But stock trading by individuals doesn't deserve quite as bad a "rep" as it has earned. After all, its very foundation is profit taking, probably the most important and most often neglected of the activities required for successful investment management. Unfortunately for most traders, loss taking is a more common occurrence.
Bond, and other income security trading is generally avoided by non-professionals. It takes more capital to establish positions in bonds, government securities, etc., and the volatility that traders thrive upon is not a standard feature of the mundane world of income investing.
Not surprisingly, most investment professionals avoid an exciting approach to income investing that is safer for investors and quite flexible in the face of changing interest rates. Why? Mainly, because Wall Street institutions pressure their reps to push individual new issues and/or investment products --- for the high and invisible-to-consumers mark ups they generate.
But the market value fixation that stretches from Wall Street to Main Street may be the real culprit. Income securities need to be assigned a value that recognizes the safety of their income production and market value changes should only to be viewed as opportunities for increasing yield or taking rare, but wonderful, profits.
Consequently, most trading is done in an equity only environment that is too speculative for mature (in whatever sense you choose) investors. This is not the way it needs to be.
Since stock prices are likely to remain volatile in the short run and cyclical in the long run, there will always be opportunities for profit taking. Similarly, there are no rules against taking advantage of the cyclical nature of interest-rate-sensitive security prices.
Trading is the world's oldest form of commercial activity, and it is unfortunate that it is treated with such disrespect by our dysfunctional tax code. It is even more unfortunate that it is looked at askance by client attorneys and brokerage firm compliance officers --- masters of hindsight that they are.
Trading doesn't have to be done quickly to be productive, and it doesn't have to focus on higher risk securities to be profitable. And it need not avoid the interest-rate-sensitive income securities that are so important to the long-term success of any true investment portfolio.
Once a trader/speculator is weaned from the gaming mentality that brought him to the shock market in the first place, he can apply his trading skills to investing and to portfolio management. The transition from trader/speculator to trader/investor requires some education --- education that generally cannot be obtained from product salespersons.
Step one is to gain an appreciation of the power of asset allocation, the process of dividing the portfolio into two conceptual securities buckets. The primary purpose of the equity bucket is to produce growth in the form of realized capital gains. The other bucket contains securities whose primary purpose is to produce some form of regular income --- dividends, interest, rents, royalties, etc.
The percentage allocated to each is a function of a short list of personal facts, concerns, goals, and objectives.
Market Cycle Investment Management uses the cost basis of securities in all asset allocation and diversifiication calculations. Asset allocation should be a long term planning exercise that is based on the purpose of the securities to be purchased. It should not be "rebalanced" or altered due to current market conditions or guess work about the future.

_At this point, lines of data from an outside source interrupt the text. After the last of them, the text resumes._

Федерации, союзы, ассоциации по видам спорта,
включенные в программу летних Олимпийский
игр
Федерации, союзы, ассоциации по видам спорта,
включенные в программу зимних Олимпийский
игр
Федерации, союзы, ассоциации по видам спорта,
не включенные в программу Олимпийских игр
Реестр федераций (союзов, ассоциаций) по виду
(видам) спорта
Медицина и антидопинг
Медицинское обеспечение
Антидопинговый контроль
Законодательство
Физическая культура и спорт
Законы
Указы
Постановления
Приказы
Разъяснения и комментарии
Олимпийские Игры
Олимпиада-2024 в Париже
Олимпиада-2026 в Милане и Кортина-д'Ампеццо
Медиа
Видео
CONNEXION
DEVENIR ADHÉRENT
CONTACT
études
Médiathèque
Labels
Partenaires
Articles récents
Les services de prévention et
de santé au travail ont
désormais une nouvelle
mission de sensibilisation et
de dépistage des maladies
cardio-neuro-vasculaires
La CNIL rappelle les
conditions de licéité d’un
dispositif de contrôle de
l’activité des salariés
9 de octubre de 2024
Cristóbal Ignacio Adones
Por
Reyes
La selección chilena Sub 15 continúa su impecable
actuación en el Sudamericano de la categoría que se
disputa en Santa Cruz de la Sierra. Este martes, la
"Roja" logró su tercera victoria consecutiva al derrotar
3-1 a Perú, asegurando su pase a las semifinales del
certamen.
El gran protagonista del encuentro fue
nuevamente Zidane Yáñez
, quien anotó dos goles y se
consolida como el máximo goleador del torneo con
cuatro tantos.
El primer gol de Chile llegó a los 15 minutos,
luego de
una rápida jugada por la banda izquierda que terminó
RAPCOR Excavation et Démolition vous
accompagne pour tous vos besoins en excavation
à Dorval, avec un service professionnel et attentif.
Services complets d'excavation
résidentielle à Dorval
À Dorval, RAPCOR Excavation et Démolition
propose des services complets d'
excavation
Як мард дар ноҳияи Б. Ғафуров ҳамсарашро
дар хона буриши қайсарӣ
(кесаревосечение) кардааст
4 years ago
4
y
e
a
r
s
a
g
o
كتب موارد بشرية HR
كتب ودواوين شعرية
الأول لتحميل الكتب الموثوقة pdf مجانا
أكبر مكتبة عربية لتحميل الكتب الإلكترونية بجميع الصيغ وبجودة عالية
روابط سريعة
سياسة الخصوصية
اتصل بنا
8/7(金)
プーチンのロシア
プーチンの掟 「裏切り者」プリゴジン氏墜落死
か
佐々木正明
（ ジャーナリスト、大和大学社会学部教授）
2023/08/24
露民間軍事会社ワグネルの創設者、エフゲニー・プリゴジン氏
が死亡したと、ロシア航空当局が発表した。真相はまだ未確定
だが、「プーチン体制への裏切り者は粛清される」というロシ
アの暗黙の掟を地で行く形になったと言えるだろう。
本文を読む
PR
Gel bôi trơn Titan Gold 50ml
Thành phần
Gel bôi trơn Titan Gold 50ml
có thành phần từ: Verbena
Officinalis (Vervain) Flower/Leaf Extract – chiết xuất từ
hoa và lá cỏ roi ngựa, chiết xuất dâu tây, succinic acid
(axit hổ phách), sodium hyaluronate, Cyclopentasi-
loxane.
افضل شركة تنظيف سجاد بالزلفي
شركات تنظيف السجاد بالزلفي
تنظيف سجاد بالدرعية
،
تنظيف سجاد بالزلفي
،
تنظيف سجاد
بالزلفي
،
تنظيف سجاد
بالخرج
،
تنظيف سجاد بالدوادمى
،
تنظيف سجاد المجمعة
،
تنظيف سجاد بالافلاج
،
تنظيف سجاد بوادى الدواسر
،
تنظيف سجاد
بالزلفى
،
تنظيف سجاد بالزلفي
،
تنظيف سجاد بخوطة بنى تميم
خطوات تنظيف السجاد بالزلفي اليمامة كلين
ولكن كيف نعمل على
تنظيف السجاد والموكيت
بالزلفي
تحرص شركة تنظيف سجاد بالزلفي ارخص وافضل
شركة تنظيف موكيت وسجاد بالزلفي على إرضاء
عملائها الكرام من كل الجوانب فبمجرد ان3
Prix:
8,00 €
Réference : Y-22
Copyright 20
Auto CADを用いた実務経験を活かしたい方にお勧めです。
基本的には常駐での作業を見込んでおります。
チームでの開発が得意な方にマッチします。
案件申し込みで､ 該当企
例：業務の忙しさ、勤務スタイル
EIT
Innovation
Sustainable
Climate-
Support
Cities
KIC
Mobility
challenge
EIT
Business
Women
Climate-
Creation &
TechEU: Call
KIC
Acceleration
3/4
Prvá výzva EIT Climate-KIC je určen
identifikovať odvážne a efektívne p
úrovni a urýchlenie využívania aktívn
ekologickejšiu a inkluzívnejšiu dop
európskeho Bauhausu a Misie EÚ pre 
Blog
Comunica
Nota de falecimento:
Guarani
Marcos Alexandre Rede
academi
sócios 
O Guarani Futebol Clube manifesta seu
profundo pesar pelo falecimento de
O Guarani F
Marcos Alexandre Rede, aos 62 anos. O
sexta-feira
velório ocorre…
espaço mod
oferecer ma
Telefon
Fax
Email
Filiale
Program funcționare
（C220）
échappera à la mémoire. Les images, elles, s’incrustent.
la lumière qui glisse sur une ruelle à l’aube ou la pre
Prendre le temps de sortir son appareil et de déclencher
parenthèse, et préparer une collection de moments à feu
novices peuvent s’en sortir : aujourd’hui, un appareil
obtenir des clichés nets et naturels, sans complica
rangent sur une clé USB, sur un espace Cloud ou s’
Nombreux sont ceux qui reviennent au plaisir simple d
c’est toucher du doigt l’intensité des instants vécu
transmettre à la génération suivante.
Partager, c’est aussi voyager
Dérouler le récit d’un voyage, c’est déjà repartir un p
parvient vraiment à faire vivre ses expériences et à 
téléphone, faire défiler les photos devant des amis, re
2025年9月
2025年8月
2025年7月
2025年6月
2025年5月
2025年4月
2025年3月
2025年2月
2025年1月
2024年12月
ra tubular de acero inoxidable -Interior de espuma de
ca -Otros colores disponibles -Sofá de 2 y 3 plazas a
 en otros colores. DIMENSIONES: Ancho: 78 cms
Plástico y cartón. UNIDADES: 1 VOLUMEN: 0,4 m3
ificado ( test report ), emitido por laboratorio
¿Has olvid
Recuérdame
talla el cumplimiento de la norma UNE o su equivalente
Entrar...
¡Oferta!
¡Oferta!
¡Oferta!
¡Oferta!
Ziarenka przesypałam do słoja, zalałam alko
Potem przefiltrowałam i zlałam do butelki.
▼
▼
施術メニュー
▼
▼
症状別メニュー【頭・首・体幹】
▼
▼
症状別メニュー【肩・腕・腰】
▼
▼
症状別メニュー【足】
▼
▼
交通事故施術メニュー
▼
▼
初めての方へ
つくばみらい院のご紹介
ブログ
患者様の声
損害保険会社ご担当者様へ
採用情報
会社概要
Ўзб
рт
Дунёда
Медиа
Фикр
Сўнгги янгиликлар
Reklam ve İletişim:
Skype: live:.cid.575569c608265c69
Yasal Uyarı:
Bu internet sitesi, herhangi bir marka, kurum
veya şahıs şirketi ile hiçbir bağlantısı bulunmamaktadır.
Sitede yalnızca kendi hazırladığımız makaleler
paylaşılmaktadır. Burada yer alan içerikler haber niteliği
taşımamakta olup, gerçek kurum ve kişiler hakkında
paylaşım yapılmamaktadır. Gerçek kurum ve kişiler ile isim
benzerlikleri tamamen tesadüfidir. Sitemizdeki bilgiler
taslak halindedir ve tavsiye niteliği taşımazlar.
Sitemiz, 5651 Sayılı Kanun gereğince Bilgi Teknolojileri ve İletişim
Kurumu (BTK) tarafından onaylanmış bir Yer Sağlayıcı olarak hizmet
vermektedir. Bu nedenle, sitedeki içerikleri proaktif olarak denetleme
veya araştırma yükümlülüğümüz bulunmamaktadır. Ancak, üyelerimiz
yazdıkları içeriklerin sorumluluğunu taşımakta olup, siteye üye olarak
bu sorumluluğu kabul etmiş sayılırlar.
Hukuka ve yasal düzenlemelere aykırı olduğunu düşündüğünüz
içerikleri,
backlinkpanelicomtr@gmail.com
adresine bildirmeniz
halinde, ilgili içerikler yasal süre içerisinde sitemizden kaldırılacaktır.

Market values are used in the selection process that identifies potential trading candidates and as the trigger mechanism for profit taking decisions. Cash from all income sources is always destined for one bucket or the other, depending on the asset allocation formula. Selecting equities must first be fundamental, then technical ---quality first, market price second.
My trading approach purchases higher quality companies at a 20% or more discount from the 52-week high, with a very reasonable profit target of approximately 10%. Trading proceeds find their way back into the "smart cash" pot for asset allocation according to formula.
There will be times when smart cash will grow quickly while the list of new trading candidates shrinks, but when trading candidates are all over the place, smart cash can only be replenished with income produced by both securities buckets. Thus, an insistence on some form of income from all securities owned, in both asset buckets.
What about trading the income bucket securities? Enter the managed closed-end income fund (CEF), as tradeable as any common stock, and in a surprising variety of income producing specialties ranging from preferred stocks to royalty trusts, treasuries to municipals, and REITs to mortgages.
No more worries about liquidity and hidden markups. No more cash flow positioning or laddering of maturities. And best of all, no more calls of your highest yielding paper when interest rates fall. Instead, you are taking capital gains, compounding your yield, and paying your dues to the equity bucket with every transaction.
And when interest rates move back up (they will move back up), you'll have the luxury of reducing your cost basis by adding additional shares. Of course its magic... that's what we do here on Wall Street!